Requirement
Reproduce the article on Nato and the Bosnian no-fly zone word for word, in full.

Reading passage
========

Nato's foreign ministers agreed that if a UN resolution on enforcement was adopted, it should bear in mind the need to continue the humanitarian effort, which could be threatened by stepping up military intervention. Nato would support the UN in enforcing the resolution 'should violations continue' after its adoption.

British sources said the resolution would contain a specified 'pause for goodwill' before it is implemented - a tactic used three years ago in the resolution giving Iraq a deadline to withdraw from Kuwait. That would mean allied aircraft not entering Bosnian airspace until there was clear infringement.

Douglas Hurd, the Foreign Secretary, is believed to have persuaded his US counterpart, Lawrence Eagleburger, to go the extra mile to avoid jeopardising the aid effort and safety of ground troops.

Although discussion about enforcement of the no-fly zone pointed up differences among some allies, there was no suggestion of ground troop intervention to stop the war.

Mr Hurd reiterated strongly his conviction that a settlement could not be imposed by force. Asked what had been achieved to relieve the suffering in the past three days' successive meetings of the Conference on Security and Co- operation in Europe, the Geneva Conference and Nato, he declared: 'It's not going to be stopped by action in any of the bodies you mention . . . We haven't stopped the suffering - it can't actually be stopped from outside, in my view.

'We're left, are we not, to use persuasion, pressure and humanitarian effort.'

According to Cabinet sources, the long-term strategy emerging from ministers is for a settlement to be reached roughly on the territorial gains by the Serbs, provided Muslims are guaranteed a protected zone in Bosnia. The Serbs will not be allowed to take Sarajevo.

========

Listed entries
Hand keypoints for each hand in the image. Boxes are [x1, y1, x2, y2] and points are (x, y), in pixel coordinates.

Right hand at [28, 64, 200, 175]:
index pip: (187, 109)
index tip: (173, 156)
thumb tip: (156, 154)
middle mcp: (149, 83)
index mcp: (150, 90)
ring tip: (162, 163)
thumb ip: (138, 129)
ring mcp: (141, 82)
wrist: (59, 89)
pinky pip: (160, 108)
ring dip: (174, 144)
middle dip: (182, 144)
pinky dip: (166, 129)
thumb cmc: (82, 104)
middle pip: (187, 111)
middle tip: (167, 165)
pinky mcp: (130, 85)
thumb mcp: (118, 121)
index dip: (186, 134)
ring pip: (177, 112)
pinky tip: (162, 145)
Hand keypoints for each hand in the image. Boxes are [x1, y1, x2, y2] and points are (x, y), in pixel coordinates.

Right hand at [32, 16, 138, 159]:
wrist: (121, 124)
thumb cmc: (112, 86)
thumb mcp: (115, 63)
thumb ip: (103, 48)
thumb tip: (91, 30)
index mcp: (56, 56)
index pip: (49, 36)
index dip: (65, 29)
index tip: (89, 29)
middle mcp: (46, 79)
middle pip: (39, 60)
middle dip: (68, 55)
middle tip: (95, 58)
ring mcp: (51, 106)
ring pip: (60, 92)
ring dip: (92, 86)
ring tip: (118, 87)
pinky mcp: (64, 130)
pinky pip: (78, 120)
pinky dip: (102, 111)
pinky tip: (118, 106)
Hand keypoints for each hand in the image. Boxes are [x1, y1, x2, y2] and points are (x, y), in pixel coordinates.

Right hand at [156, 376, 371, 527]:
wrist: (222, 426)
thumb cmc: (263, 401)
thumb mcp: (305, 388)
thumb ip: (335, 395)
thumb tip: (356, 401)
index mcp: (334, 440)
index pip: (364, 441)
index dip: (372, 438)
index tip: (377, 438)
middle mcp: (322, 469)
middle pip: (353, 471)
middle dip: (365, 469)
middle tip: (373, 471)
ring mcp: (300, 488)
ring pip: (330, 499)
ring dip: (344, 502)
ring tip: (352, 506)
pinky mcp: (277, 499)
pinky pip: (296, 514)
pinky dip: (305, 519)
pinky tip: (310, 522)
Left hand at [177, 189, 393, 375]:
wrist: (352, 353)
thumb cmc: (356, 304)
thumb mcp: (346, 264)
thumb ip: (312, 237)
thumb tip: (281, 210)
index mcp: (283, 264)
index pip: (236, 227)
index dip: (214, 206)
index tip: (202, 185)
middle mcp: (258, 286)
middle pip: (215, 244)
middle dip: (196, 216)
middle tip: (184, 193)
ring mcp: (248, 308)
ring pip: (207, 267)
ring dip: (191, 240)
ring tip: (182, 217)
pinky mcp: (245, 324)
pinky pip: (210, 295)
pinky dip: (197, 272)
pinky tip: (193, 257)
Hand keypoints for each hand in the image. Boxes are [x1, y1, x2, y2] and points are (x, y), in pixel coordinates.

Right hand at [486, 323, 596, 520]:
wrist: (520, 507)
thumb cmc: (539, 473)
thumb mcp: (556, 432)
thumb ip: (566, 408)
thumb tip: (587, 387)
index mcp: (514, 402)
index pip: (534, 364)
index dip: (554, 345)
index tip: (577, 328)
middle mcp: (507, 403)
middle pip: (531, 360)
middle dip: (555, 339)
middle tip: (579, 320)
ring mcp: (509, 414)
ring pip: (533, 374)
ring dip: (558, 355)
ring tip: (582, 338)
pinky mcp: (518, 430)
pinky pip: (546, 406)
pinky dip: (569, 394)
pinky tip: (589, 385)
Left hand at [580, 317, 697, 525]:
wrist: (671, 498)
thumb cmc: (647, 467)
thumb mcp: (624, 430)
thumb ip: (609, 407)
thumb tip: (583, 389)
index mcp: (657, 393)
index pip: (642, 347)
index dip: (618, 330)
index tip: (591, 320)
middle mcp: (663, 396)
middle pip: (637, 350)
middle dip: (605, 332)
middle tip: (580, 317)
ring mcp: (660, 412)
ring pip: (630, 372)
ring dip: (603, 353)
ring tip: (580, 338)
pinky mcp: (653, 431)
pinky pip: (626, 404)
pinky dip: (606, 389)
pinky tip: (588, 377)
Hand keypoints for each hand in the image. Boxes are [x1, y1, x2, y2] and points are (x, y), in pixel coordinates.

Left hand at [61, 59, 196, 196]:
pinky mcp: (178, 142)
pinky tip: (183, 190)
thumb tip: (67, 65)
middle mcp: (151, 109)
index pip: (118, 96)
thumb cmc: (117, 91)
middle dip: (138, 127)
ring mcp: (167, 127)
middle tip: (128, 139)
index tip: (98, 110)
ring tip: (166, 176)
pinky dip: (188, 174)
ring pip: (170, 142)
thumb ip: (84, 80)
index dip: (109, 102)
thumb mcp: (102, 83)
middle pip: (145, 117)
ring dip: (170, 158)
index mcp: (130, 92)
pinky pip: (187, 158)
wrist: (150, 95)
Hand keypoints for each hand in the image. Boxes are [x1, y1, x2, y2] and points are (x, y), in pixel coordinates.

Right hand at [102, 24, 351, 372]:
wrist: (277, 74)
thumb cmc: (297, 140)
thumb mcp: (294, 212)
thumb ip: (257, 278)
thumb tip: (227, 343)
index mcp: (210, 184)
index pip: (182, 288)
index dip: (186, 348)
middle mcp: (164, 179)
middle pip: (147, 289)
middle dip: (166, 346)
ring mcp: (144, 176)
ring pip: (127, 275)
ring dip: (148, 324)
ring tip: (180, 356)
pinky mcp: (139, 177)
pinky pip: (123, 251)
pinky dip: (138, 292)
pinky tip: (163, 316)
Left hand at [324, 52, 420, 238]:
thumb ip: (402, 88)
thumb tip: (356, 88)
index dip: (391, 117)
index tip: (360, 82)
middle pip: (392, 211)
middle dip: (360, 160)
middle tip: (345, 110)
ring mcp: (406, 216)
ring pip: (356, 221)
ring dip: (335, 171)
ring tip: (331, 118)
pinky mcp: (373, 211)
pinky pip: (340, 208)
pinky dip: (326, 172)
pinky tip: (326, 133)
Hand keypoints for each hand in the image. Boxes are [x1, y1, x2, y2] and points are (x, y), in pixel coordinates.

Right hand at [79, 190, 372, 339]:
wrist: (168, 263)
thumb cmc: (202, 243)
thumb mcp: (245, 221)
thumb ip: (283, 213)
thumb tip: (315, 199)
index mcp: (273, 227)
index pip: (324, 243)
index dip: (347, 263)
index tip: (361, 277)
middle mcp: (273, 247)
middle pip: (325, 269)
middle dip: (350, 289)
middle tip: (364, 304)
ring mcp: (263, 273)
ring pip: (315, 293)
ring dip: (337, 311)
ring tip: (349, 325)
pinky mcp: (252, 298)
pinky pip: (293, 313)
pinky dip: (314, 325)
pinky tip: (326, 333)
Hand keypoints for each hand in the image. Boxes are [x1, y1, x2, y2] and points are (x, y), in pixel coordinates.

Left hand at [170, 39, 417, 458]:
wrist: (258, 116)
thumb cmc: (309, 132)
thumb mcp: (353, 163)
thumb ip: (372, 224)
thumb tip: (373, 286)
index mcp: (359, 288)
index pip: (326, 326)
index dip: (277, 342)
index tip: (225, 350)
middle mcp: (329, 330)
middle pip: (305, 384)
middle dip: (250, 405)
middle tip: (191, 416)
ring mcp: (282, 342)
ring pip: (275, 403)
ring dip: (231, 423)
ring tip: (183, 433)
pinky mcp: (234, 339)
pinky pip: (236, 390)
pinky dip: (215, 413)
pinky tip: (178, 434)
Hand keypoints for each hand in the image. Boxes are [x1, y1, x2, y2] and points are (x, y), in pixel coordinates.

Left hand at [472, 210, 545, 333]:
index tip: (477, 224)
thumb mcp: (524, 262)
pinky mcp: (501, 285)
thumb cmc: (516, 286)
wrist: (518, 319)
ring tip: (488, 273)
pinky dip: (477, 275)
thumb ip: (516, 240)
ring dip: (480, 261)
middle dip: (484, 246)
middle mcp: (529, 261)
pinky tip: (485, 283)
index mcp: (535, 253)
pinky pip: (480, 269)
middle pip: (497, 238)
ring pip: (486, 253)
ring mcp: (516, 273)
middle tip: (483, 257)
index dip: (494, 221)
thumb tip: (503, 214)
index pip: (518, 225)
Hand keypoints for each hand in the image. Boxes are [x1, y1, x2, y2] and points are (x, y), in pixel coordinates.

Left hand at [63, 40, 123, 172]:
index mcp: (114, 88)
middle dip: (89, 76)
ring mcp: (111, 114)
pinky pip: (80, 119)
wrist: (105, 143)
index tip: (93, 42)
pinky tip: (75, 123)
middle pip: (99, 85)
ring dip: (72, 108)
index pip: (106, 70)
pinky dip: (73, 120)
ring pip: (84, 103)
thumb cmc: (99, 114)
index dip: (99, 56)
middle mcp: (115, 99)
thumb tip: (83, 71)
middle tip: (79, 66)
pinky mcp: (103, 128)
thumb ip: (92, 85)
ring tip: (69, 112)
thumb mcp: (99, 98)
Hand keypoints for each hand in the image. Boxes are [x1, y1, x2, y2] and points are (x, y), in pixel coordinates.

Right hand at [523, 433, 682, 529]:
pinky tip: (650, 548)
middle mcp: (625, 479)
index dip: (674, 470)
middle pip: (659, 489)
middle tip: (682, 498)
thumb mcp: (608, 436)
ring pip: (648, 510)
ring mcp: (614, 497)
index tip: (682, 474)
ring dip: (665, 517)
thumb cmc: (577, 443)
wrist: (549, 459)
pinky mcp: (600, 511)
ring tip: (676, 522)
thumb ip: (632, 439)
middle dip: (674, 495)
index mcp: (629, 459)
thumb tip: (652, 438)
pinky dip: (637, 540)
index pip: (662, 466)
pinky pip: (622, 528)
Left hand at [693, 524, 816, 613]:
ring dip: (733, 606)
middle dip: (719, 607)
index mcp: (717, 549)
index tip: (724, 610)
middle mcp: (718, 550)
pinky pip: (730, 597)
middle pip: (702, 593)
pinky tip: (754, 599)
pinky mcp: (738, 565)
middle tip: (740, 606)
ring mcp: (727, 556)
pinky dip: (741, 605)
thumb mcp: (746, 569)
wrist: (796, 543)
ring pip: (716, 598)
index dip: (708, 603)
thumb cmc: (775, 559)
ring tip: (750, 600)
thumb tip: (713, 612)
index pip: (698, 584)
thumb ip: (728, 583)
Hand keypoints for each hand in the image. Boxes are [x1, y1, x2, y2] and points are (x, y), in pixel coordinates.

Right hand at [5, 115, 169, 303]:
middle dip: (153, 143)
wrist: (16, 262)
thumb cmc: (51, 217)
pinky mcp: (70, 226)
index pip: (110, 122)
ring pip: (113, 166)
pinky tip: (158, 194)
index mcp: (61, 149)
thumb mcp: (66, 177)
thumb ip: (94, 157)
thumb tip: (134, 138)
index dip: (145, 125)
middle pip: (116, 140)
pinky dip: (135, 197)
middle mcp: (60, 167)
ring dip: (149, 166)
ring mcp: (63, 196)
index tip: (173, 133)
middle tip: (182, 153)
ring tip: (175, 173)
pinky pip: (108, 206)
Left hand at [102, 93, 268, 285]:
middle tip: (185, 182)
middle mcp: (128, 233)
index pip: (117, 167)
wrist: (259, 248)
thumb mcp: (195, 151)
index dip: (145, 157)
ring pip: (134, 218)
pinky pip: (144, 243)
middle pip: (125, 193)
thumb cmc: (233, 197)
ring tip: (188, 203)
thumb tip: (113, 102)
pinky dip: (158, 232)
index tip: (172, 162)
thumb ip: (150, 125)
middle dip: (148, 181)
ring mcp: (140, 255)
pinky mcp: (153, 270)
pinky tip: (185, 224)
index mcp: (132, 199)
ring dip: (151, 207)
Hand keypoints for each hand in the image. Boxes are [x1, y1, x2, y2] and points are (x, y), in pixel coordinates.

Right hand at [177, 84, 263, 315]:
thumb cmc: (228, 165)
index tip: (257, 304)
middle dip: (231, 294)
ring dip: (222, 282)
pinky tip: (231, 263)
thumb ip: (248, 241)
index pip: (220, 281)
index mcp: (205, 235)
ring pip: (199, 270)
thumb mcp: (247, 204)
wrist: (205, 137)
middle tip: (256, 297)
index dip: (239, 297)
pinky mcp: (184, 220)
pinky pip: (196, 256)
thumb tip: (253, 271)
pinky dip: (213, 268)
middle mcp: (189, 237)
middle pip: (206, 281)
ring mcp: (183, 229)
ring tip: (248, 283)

========

Response area
Nato's foreign ministers agreed that if a UN resolution on enforcement was adopted, it should bear in mind the need to continue the humanitarian effort, which could be threatened by stepping up military intervention. Nato would support the UN in enforcing the resolution 'should violations continue' after its adoption.

British sources said the resolution would contain a specified 'pause for goodwill' before it is implemented - a tactic used three years ago in the resolution giving Iraq a deadline to withdraw from Kuwait. That would mean allied aircraft not entering Bosnian airspace until there was clear infringement.

Douglas Hurd, the Foreign Secretary, is believed to have persuaded his US counterpart, Lawrence Eagleburger, to go the extra mile to avoid jeopardising the aid effort and safety of ground troops.

Although discussion about enforcement of the no-fly zone pointed up differences among some allies, there was no suggestion of ground troop intervention to stop the war.

Mr Hurd reiterated strongly his conviction that a settlement could not be imposed by force. Asked what had been achieved to relieve the suffering in the past three days' successive meetings of the Conference on Security and Co- operation in Europe, the Geneva Conference and Nato, he declared: 'It's not going to be stopped by action in any of the bodies you mention . . . We haven't stopped the suffering - it can't actually be stopped from outside, in my view.

'We're left, are we not, to use persuasion, pressure and humanitarian effort.'

According to Cabinet sources, the long-term strategy emerging from ministers is for a settlement to be reached roughly on the territorial gains by the Serbs, provided Muslims are guaranteed a protected zone in Bosnia. The Serbs will not be allowed to take Sarajevo.